[PROBLEM REQUIREMENTS]
Give a single number in reply. It is the count of lines below that contain the string "middle".

——

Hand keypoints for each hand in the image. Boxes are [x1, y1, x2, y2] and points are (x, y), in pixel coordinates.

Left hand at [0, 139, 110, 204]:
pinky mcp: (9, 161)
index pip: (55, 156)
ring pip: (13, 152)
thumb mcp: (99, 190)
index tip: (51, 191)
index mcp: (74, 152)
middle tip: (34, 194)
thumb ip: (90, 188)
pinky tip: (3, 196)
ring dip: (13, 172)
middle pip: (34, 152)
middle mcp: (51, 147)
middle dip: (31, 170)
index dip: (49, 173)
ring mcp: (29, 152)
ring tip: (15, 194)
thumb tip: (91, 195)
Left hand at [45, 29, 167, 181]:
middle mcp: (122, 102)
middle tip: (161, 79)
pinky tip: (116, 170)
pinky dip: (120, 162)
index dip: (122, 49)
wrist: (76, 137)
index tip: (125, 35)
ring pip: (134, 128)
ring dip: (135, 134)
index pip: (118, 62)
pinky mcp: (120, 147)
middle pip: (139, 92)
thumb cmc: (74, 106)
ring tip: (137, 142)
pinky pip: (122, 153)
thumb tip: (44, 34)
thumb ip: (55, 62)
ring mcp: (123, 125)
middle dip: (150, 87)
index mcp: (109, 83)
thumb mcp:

——

[RESPONSE]
8